PKK’nin on binlerce militanı Türkiye’nin her bir köşesinde askerlerle yüz yüze dururken, hangi gerilla komutanı talimatla yoldaşına “silahını at, terk et” diyebilecektir? Bu işlerin öyle kolay olmadığı açıktır. Buna rağmen, Başkan Öcalan 12. Kongre’ye müdahil olarak bu çağrıyı yapmıştır. Artık bundan sonraki süreç, devletin atacağı ciddi adımlara bağlıdır. Bu adımları bekleyen yüzlerce gerilla komutanı olduğu da açıktır.

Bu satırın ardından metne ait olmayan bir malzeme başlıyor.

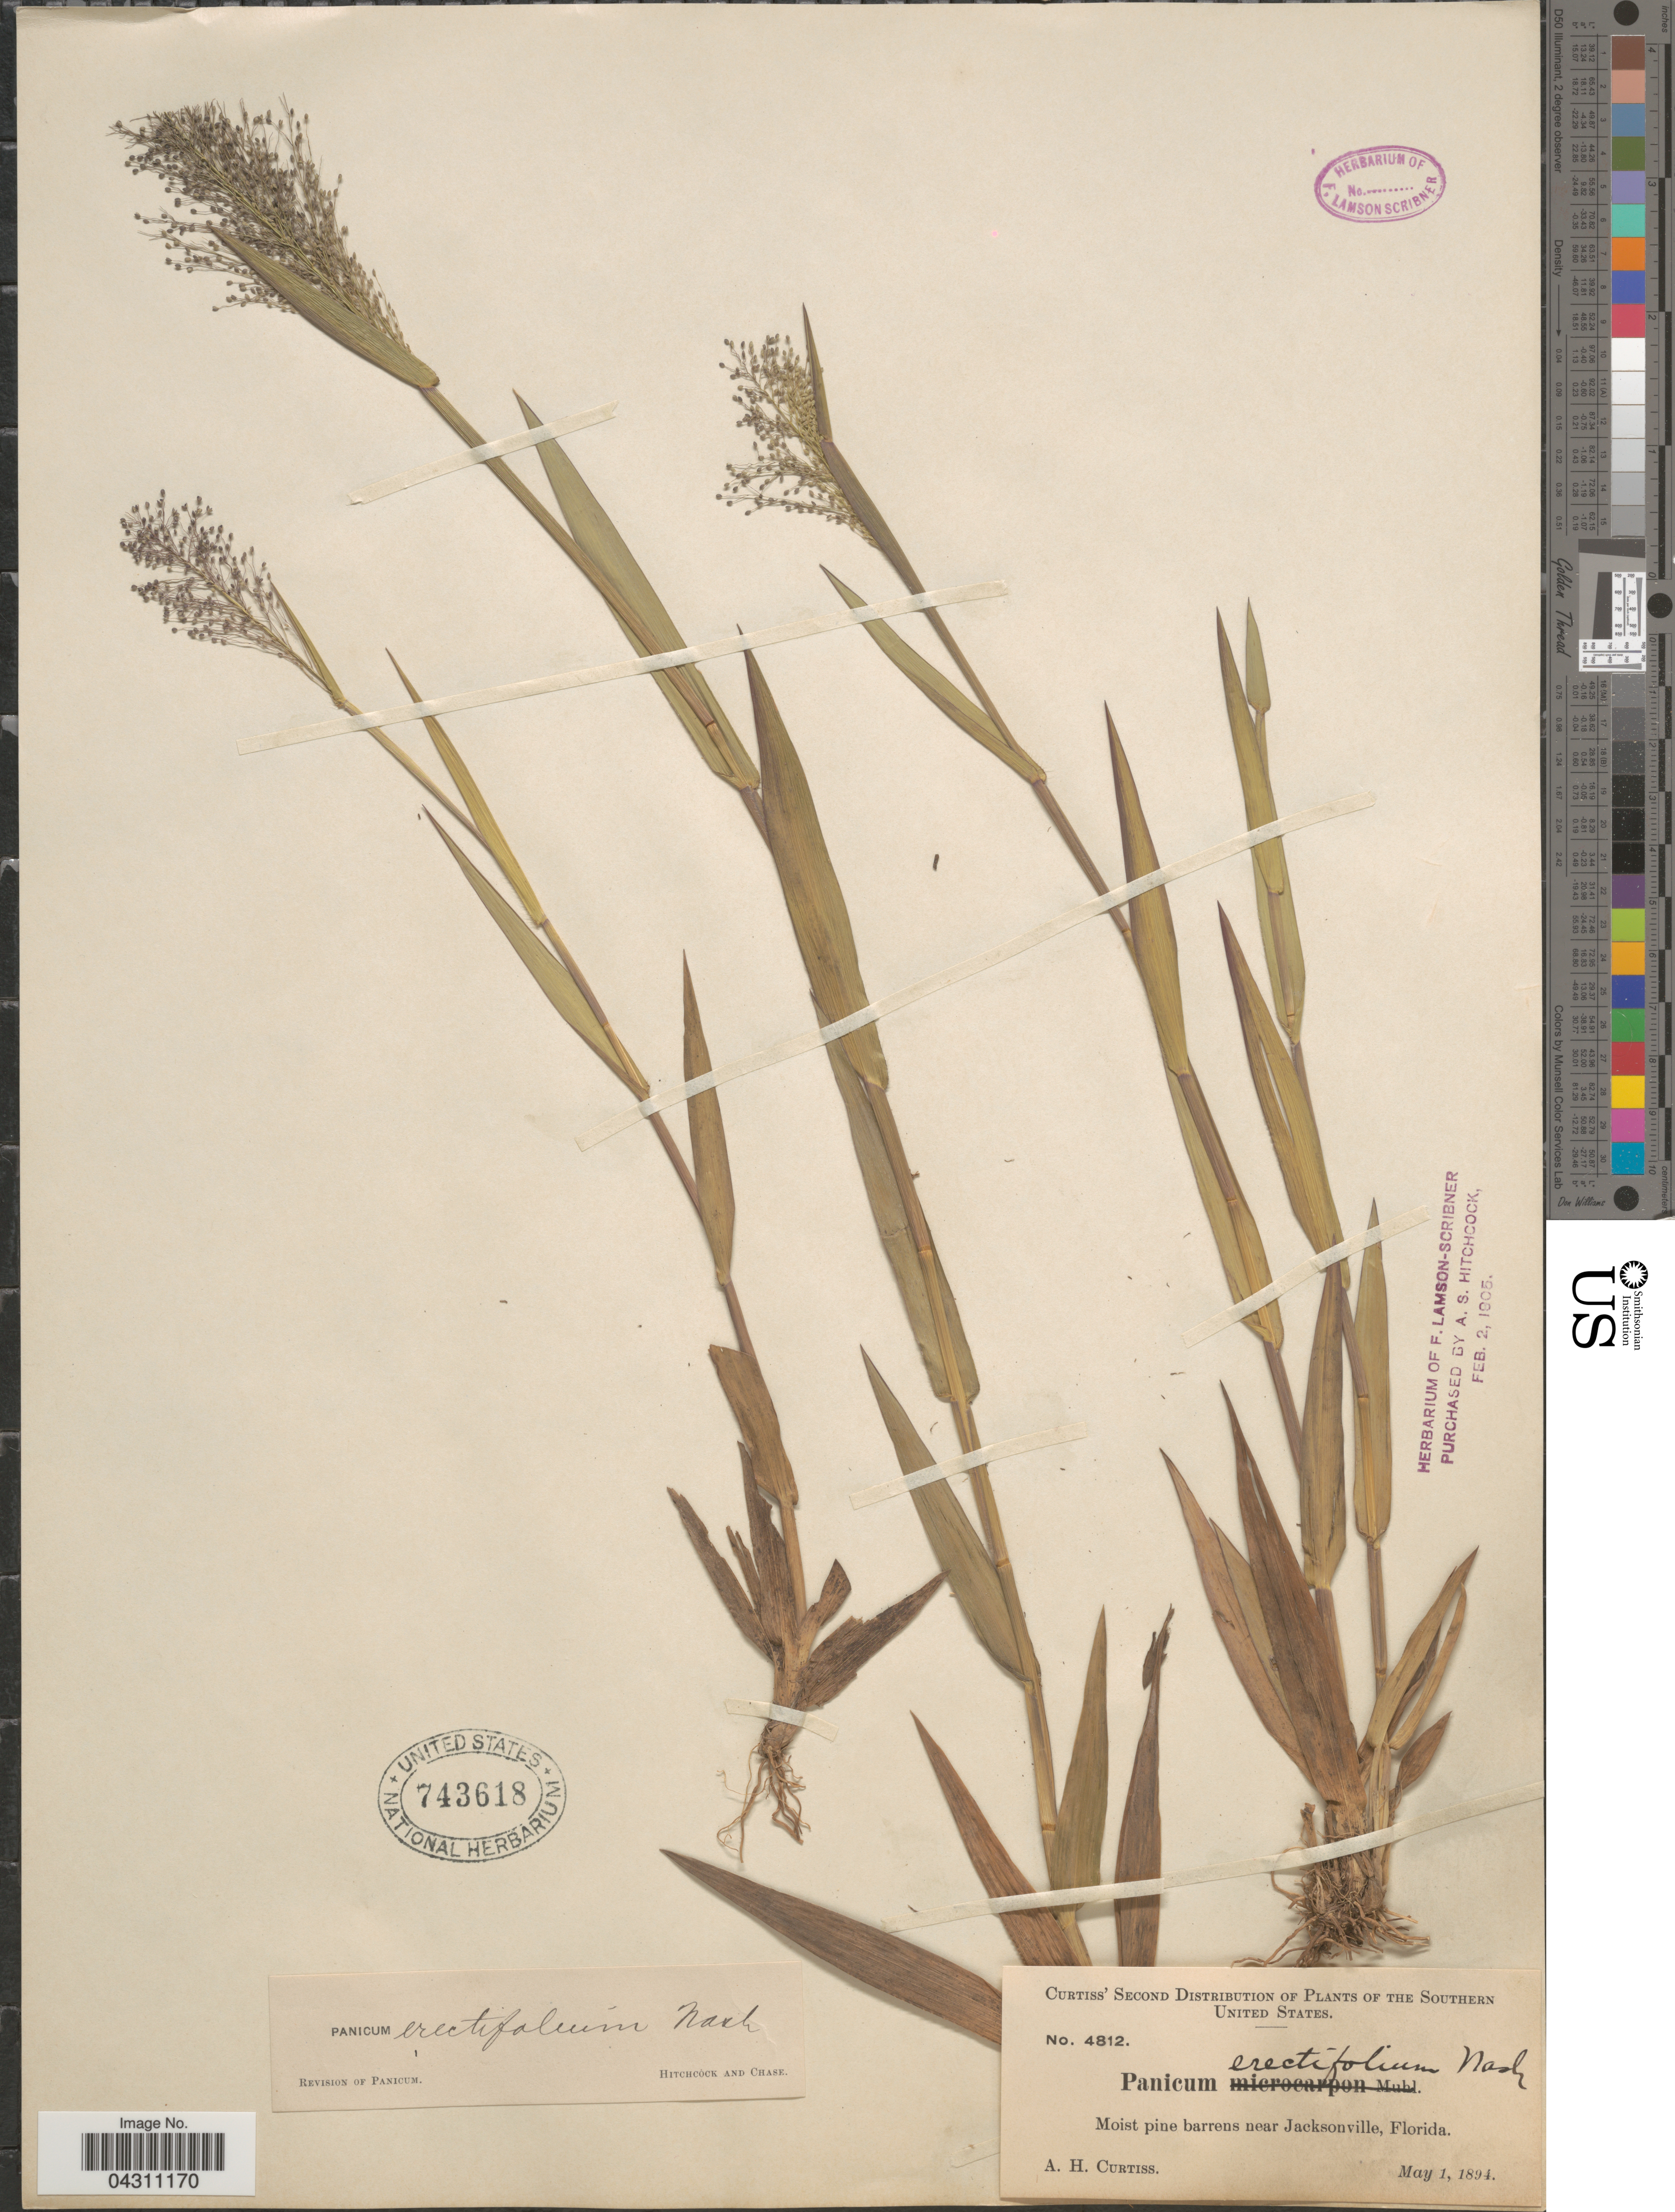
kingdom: Plantae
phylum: Tracheophyta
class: Liliopsida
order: Poales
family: Poaceae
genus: Dichanthelium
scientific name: Dichanthelium sphaerocarpon var. floridanum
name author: (Vasey) Davidse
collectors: A. H. Curtiss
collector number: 4812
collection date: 1894-05-01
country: United States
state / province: Florida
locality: Southern United States. Moist pine barrens near Jacksonville.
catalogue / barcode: US 743618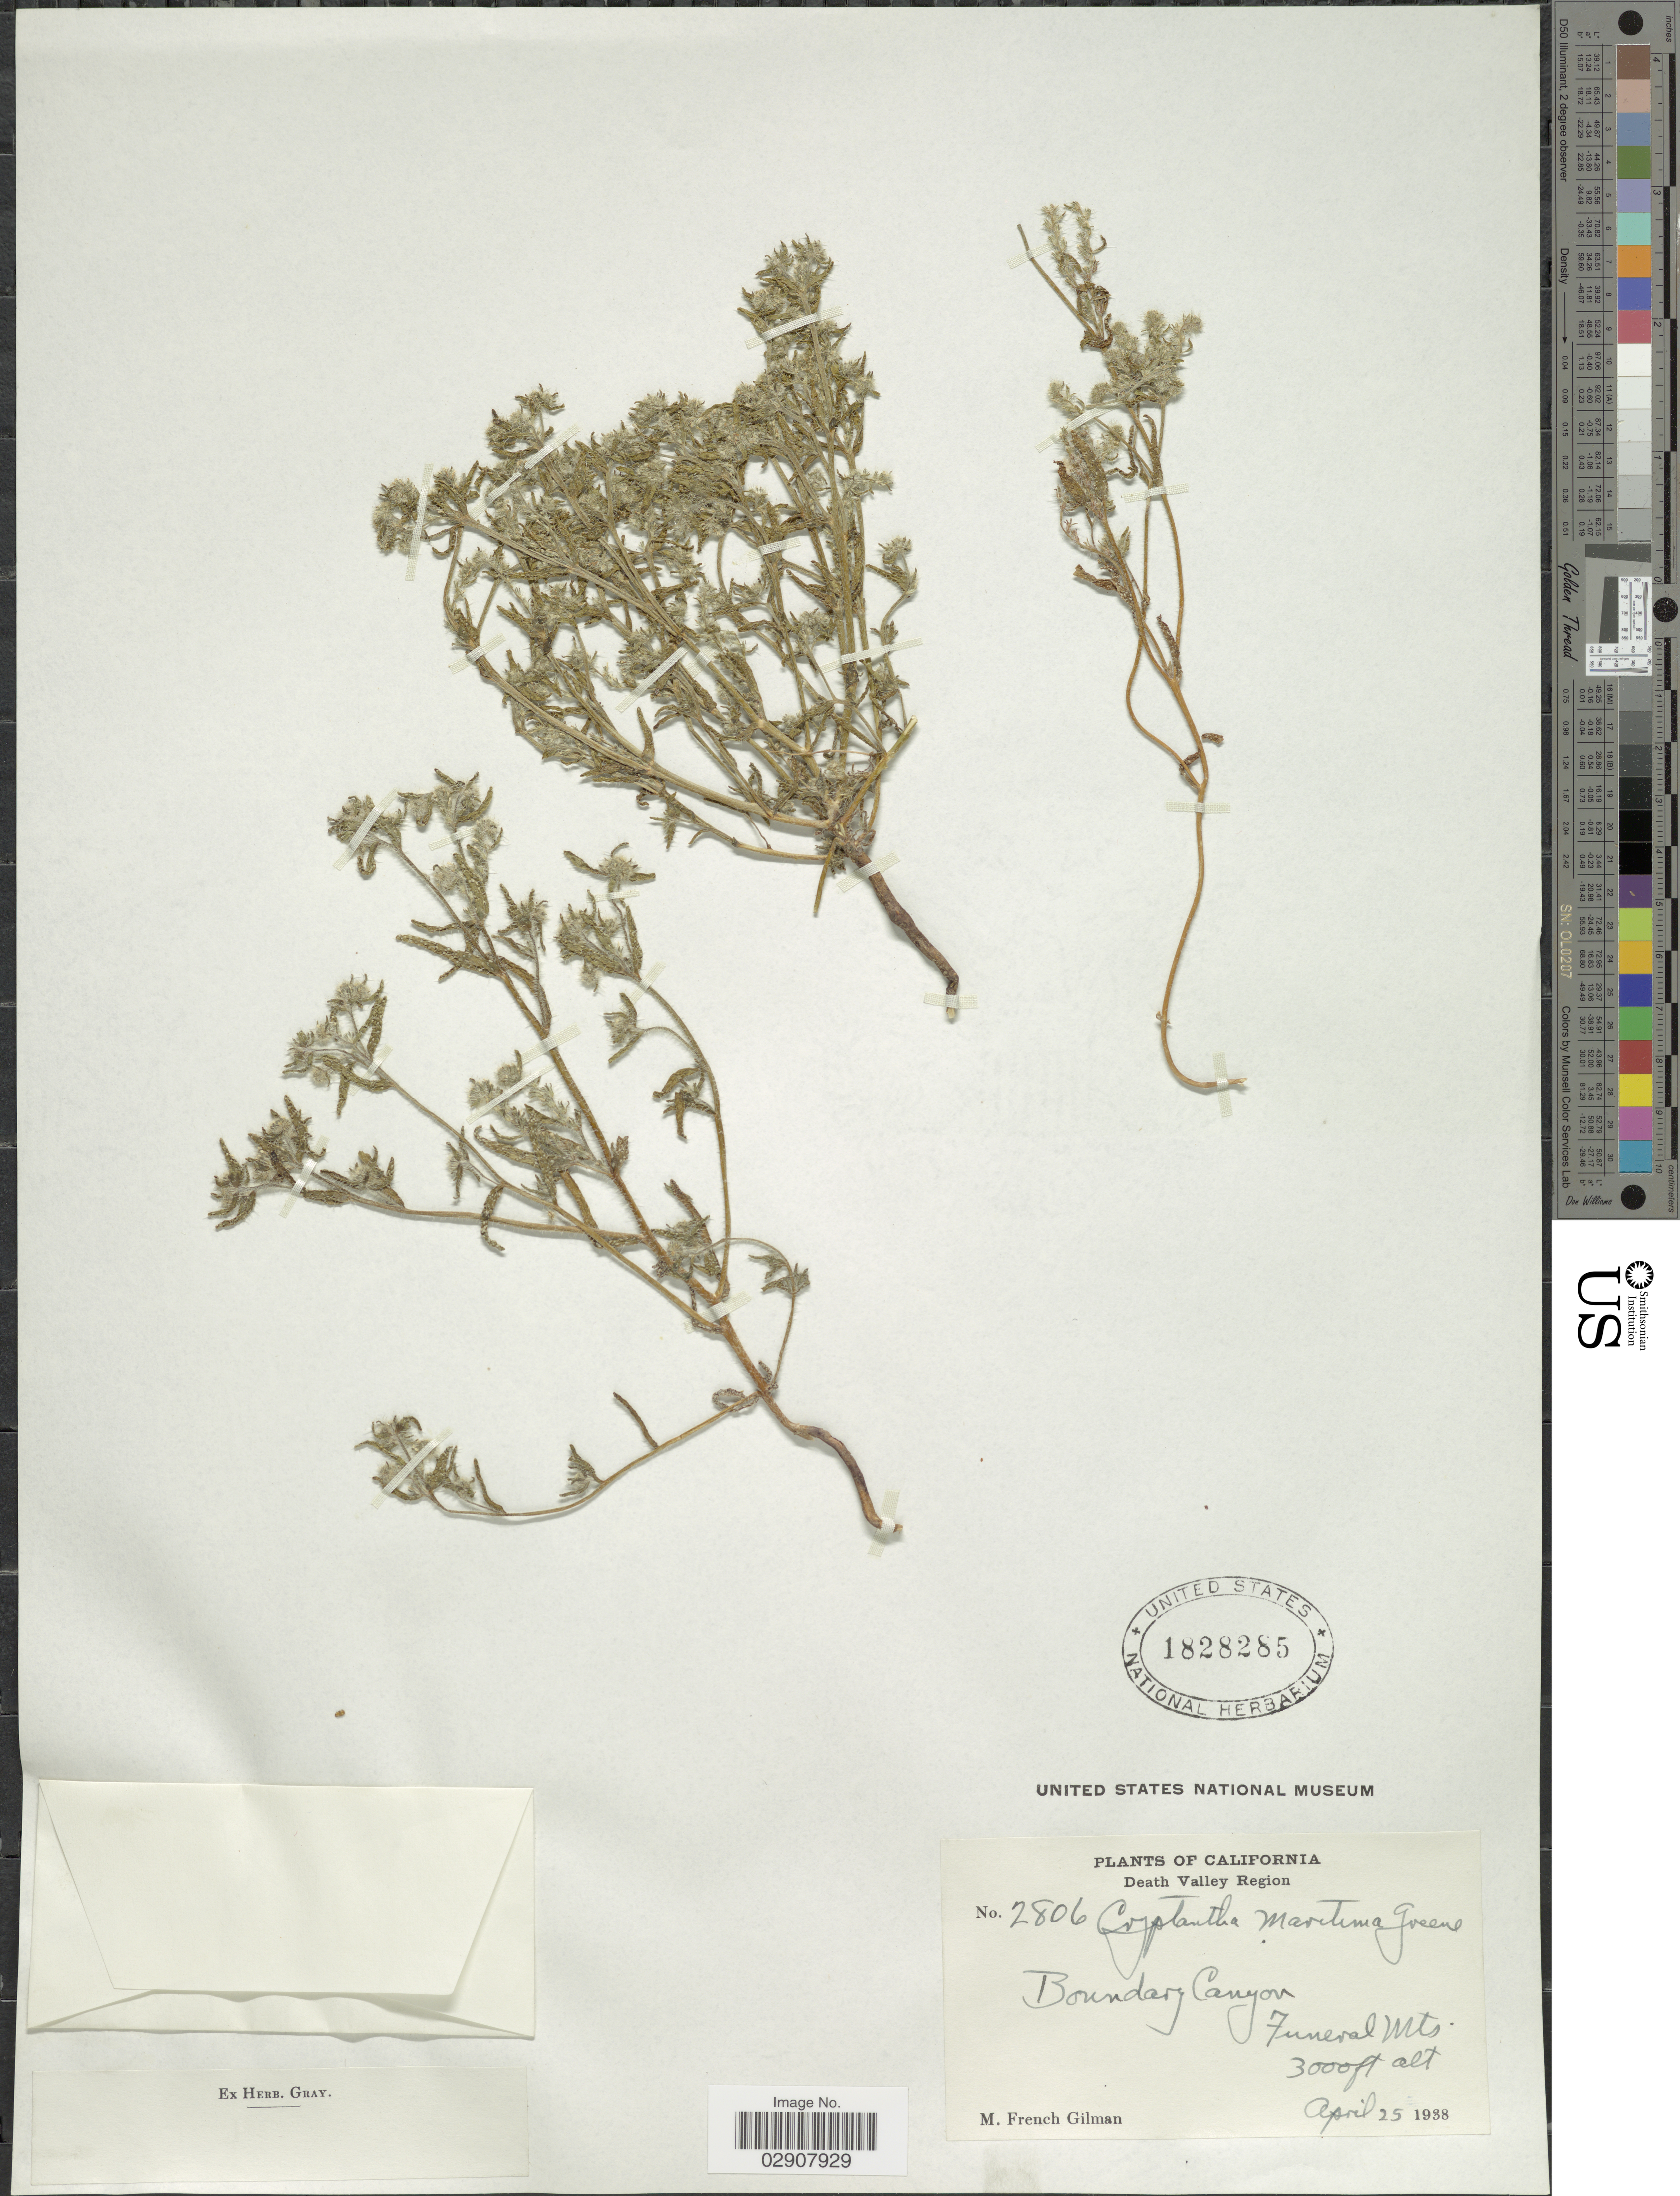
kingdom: Plantae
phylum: Tracheophyta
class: Magnoliopsida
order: Boraginales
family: Boraginaceae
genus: Cryptantha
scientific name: Cryptantha maritima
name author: (Greene) Greene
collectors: M. F. Gilman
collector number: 2806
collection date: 1938-04-25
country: United States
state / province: California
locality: Boundary Canyon, Funeral Mts. California. Death Valley Region.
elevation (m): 914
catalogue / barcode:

Erdoğan’ın kaypak, çifte standartlı, üçkağıtçı bir politikacı olarak sürdürmekte olduğu devir kapanmıştır. 12. Kongre bu sefil adamdan çok daha büyüktür. Tarihleri boyunca dürüstçe savaşan, on binlerce militanı temsil eden delegeleriyle bu kongrenin aldığı kararlara cevap verebilecek bir Türk devleti yoktur. Fesih kararı alınsa da PKK Kürt halkı demektir, bu açıdan PKK adı olmasa da binlerce farklı isimlerle yürüyen bir mücadele geleneği bulunmaktadır. Bu mücadele geleneği, Kürtlerin başlattığı kimlik haklarını alana kadar da sürecektir. Devlet Bahçeli’yle birlikte başlayan süreç, kendi mantıkları gereği belli bir biçim alana kadar devam edecek olsa da bu süreç her adımda PKK’nin bıraktığı izler üzerinden yürüyecektir. PKK adı altında hiçbir şey yapılmasa da yapılacak her şey onun bıraktığı gelenek üzerinden devam edecektir.